DATA EXCERPTS »
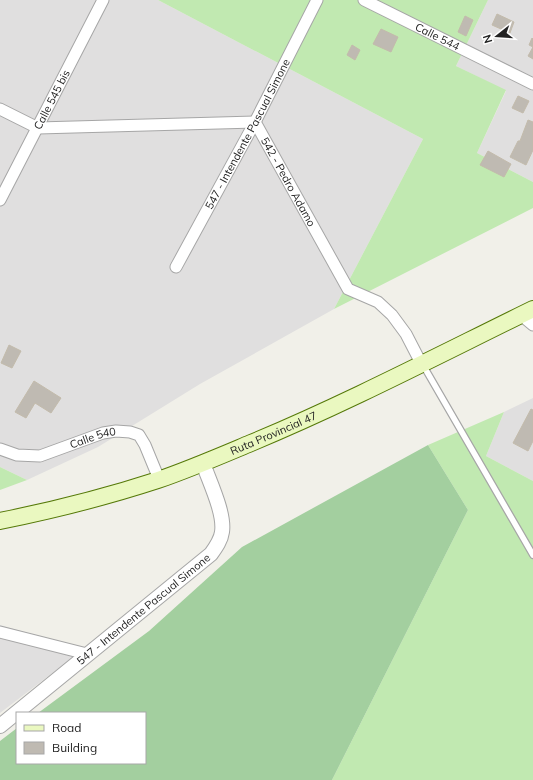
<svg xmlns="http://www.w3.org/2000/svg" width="533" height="780" font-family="Mulish,sans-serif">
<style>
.residential{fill:#e0dfdf}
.grass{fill:#c1e9b1}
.forest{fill:#a3cf9f}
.building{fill:#bfbab2;stroke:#c3bbab}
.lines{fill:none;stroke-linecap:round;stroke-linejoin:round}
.service-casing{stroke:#a6a6a6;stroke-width:8}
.minor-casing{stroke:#a6a6a6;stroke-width:13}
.tertiary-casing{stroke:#a6a6a6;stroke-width:16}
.secondary-casing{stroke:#557908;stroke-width:18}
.service{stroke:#fff;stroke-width:5.5}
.minor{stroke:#fff;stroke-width:11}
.tertiary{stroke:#fff;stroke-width:14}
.secondary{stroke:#eaf8c0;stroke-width:16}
.labels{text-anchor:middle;stroke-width:4;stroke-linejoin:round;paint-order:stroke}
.street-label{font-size:11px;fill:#222;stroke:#fff}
</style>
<rect width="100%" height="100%" fill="#f1f0e9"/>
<!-- residential -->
<path class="residential" d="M0,0h158l265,139 -89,170 -134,75 -102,63 -71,33 -27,-13z
M488,0h45v182l-56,-29 29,-62 -50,-25z
M533,398v83l-47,-25 18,-44z
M0,625l84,24 -84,64z"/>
<!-- grass -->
<path class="grass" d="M158,0h330l-32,66 50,24 -29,63 56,29v26l-199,101 89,-170z
M504,412l-18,44 47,25v299h-201l136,-270 -40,-65z
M0,467l27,13 -27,10z"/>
<!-- forest -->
<path class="forest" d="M428,445l40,65 -136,270h-332v-39l17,-13v35h128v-50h-107l111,-82 93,-84z"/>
<!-- building -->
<path class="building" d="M497,14l17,8 -4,11 -18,-8z
M465,16l8,4 -7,16 -8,-4z
M381,29l17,8 -7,15 -18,-8z
M532,38l1,1v20l-5,-3 5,-9 -4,-2z
M352,45l8,5 -5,10 -8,-5z
M518,96l11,5 -6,12 -11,-5z
M528,120l5,2v28l-7,15 -16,-8 8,-16h2z
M488,151l23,13 -7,13 -24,-12z
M9,345l12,6 -9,17 -11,-5z
M34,381l27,17 -10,15 -16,-10 -9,15 -11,-6z
M531,409l2,1v31l-5,10 -15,-8z"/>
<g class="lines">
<!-- service casing -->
<g class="service-casing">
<path id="service" d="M423,365l110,190"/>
</g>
<!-- minor casing -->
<g class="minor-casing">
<g id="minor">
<path id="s1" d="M364,0l169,84"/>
<path id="s2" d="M0,109l38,19 217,-6 93,167 30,13 14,13 14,19 16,31"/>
<path id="s3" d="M0,200l103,-200"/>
<path id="s4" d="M176,267l79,-145 62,-122"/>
<path d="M521,315l12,10"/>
<path id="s5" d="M0,449l17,6 23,1 63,-23 13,-2 14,1 9,3 6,10 14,34"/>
<path d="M0,632l87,22"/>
</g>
</g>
<!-- tertiary casing -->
<g class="tertiary-casing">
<g id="tertiary">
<path id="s6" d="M0,726l211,-172c5,-7 10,-14 11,-22 3,-19 -13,-51 -19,-69"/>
</g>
</g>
<!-- secondary casing -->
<g class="secondary-casing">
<g id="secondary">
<path id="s7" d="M0,521c54,-11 106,-24 158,-41 32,-11 62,-24 93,-37 96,-40 188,-88 282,-134"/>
</g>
</g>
<!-- service -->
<use href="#service" class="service"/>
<!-- minor -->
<use href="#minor" class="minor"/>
<!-- tertiary -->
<use href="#tertiary" class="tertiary"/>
<!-- secondary -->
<use href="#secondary" class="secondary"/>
</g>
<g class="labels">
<!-- street labels -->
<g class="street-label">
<text dy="4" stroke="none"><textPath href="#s1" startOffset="82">Calle 544</textPath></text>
<text dy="4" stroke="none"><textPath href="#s3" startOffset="113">Calle 545 bis</textPath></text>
<text dy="4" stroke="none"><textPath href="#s4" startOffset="151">547 - Intendente Pascual Simone</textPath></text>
<text dy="4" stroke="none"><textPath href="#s2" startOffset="328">542 - Pedro Adamo</textPath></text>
<text dy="4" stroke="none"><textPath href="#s7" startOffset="288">Ruta Provincial 47</textPath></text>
<text dy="4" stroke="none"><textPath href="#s5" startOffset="97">Calle 540</textPath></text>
<text dy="4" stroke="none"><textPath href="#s6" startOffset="185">547 - Intendente Pascual Simone</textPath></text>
</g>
</g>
<!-- legend -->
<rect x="16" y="712" width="130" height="52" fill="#ffffff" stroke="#a7a7a7"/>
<rect x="24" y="725" width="20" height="6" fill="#eaf8c0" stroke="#a7a7a7"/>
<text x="52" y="732" font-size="12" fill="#222222">Road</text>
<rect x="24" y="742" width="20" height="12" fill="#bfbab2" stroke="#a7a7a7"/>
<text x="52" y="752" font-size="12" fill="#222222">Building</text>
<!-- north arrow -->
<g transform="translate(497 36) rotate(253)" stroke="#ffffff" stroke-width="3" paint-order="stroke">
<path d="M0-3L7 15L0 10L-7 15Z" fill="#222222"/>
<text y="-6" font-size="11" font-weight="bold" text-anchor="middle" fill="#222222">N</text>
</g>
</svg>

TASK DESCRIPTION »
From the listing above, collect every line that mentions the word "rect".

RESPONSE AREA »
<rect width="100%" height="100%" fill="#f1f0e9"/>
<rect x="16" y="712" width="130" height="52" fill="#ffffff" stroke="#a7a7a7"/>
<rect x="24" y="725" width="20" height="6" fill="#eaf8c0" stroke="#a7a7a7"/>
<rect x="24" y="742" width="20" height="12" fill="#bfbab2" stroke="#a7a7a7"/>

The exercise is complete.